(Recorded data):

——————————

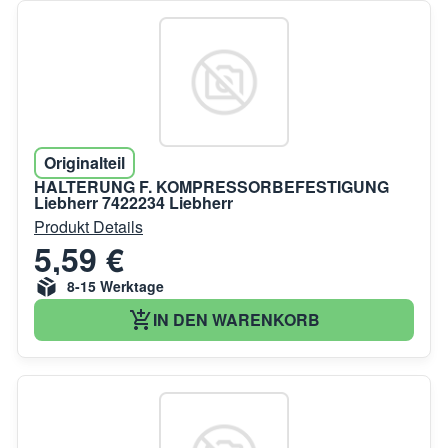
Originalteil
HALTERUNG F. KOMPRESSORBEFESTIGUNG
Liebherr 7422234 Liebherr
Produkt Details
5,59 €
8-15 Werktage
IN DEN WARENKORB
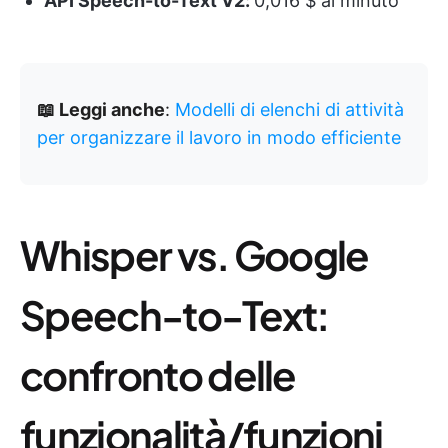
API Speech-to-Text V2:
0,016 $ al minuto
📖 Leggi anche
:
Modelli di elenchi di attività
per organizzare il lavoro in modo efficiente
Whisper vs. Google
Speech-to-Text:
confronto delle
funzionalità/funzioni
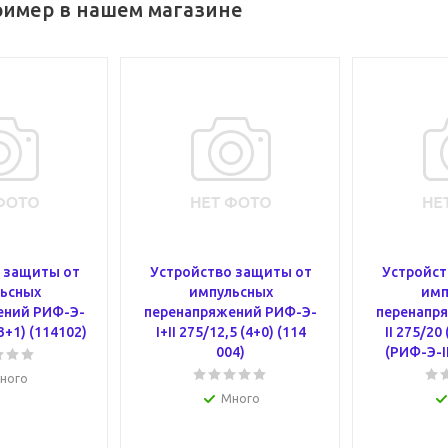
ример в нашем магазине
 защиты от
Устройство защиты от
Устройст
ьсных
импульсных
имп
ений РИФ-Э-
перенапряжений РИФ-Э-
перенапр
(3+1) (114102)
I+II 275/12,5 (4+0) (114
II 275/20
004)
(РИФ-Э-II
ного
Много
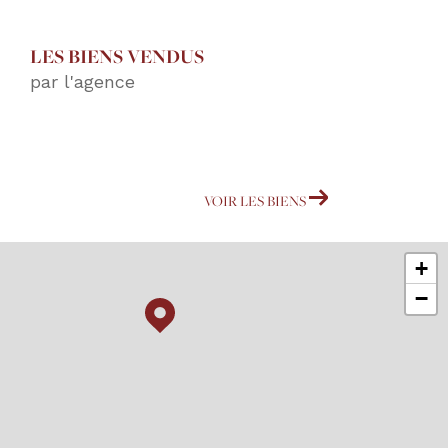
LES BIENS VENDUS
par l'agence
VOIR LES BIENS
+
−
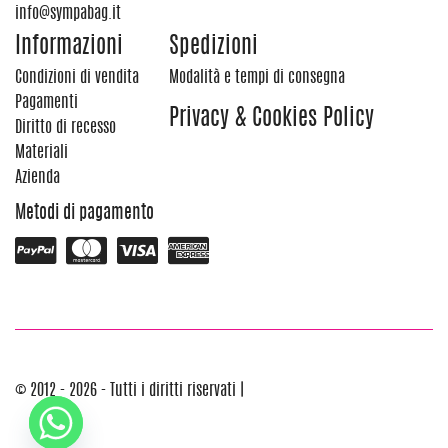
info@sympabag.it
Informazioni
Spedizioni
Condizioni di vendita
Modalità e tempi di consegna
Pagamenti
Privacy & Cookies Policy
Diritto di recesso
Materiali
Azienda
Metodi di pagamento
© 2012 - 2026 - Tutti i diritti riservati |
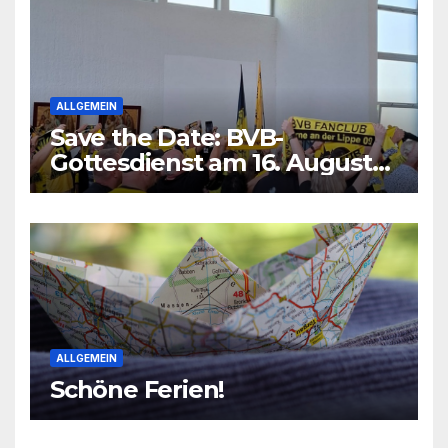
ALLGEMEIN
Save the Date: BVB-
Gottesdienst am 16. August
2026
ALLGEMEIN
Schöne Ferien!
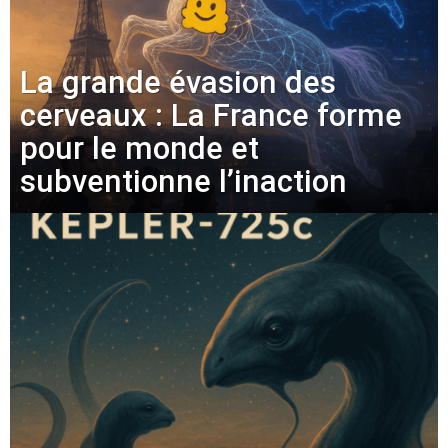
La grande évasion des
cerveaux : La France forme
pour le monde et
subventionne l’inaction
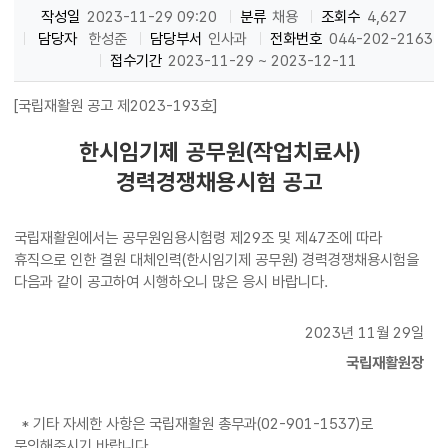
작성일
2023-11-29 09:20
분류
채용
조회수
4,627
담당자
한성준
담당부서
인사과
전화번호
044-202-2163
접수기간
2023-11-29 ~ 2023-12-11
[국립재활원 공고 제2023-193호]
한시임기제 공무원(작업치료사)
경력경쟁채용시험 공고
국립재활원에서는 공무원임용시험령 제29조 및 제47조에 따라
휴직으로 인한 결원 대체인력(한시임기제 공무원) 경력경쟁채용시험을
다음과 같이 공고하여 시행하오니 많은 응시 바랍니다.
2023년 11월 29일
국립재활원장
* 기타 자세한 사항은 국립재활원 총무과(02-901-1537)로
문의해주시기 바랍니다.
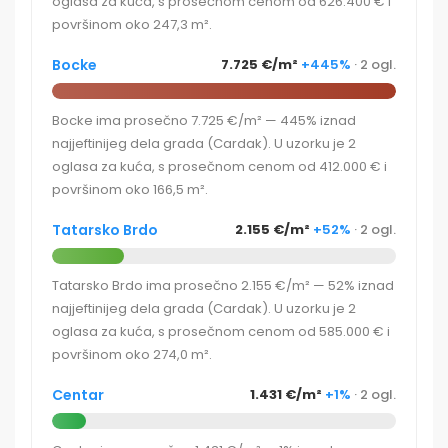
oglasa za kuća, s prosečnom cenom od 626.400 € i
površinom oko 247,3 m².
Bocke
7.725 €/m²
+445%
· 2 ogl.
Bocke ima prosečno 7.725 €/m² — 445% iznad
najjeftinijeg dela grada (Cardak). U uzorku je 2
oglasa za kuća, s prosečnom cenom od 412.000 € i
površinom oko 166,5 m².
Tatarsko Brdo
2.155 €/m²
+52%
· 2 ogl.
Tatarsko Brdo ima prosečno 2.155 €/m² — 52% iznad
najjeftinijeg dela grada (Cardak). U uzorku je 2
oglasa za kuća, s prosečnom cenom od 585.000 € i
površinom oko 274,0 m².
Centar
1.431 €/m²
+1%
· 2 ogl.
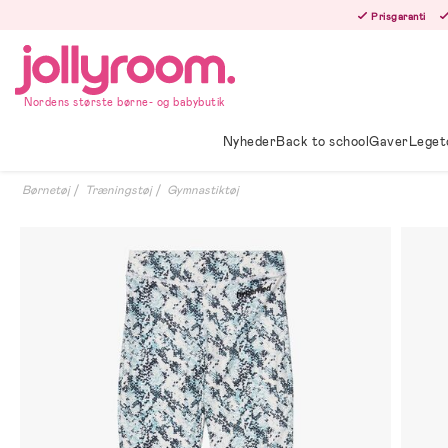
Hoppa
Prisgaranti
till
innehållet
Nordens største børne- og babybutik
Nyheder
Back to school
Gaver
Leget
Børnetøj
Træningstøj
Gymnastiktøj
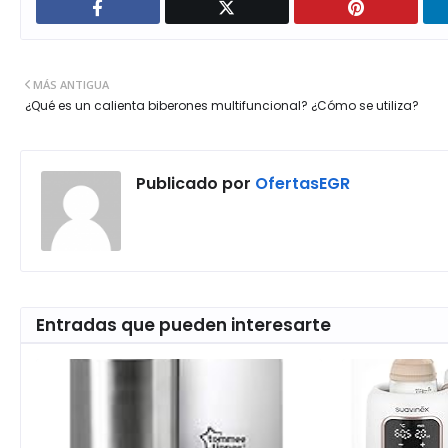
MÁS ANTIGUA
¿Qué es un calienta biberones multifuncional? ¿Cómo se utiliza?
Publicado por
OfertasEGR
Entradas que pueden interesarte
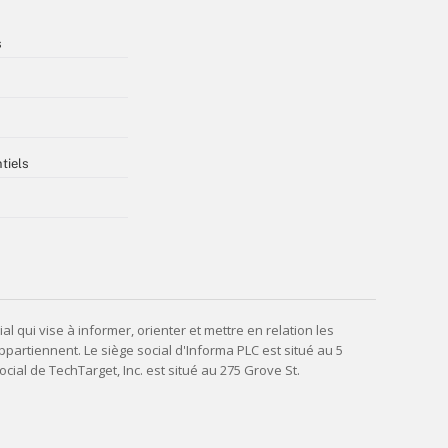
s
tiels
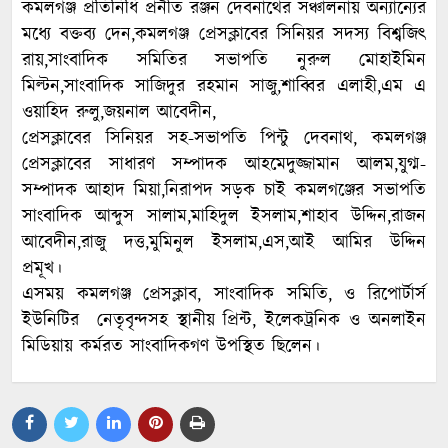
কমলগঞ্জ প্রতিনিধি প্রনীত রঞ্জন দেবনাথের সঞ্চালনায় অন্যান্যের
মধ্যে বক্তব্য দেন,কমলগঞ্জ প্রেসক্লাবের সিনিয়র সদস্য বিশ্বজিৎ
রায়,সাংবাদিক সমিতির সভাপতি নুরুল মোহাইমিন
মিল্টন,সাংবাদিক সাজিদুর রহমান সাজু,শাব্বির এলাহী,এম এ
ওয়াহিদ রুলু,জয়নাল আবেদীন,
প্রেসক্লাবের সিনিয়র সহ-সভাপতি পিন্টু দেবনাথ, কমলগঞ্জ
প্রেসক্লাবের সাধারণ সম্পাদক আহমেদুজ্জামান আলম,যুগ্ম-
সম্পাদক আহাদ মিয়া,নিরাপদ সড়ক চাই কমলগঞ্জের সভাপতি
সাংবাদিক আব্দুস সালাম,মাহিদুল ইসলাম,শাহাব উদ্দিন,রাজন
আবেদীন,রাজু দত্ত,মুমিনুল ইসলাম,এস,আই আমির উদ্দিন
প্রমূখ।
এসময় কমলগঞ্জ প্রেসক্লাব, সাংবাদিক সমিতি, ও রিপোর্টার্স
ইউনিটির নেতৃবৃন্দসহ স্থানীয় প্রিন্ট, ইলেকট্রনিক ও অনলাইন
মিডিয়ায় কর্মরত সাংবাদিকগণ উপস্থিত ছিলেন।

——————————

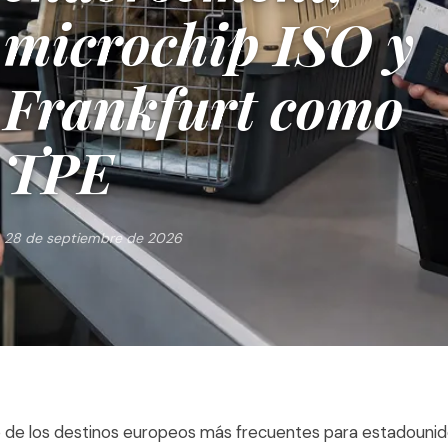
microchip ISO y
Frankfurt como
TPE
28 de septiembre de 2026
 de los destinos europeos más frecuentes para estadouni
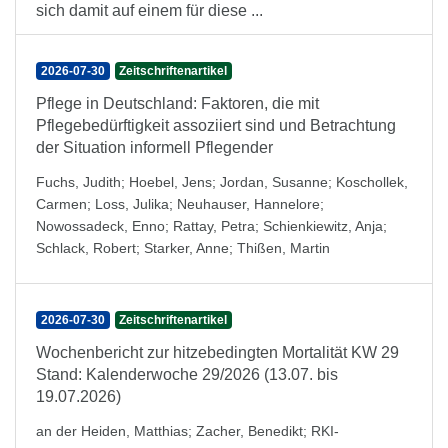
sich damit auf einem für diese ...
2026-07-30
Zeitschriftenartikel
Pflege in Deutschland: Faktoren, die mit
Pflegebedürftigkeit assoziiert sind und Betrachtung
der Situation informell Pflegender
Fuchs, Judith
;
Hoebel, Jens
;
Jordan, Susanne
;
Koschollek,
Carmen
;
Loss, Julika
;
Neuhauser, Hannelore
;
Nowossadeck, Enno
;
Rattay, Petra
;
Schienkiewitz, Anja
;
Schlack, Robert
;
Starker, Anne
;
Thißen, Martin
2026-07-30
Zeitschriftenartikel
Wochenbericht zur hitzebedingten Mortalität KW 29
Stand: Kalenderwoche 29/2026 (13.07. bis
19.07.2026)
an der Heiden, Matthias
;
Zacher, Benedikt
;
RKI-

——————————

(Task to complete): In the entries above, which lines hold the string "কমলগঞ"? Report all of them.

(Solved exercise):
কমলগঞ্জ প্রতিনিধি প্রনীত রঞ্জন দেবনাথের সঞ্চালনায় অন্যান্যের
মধ্যে বক্তব্য দেন,কমলগঞ্জ প্রেসক্লাবের সিনিয়র সদস্য বিশ্বজিৎ
প্রেসক্লাবের সিনিয়র সহ-সভাপতি পিন্টু দেবনাথ, কমলগঞ্জ
সম্পাদক আহাদ মিয়া,নিরাপদ সড়ক চাই কমলগঞ্জের সভাপতি
এসময় কমলগঞ্জ প্রেসক্লাব, সাংবাদিক সমিতি, ও রিপোর্টার্স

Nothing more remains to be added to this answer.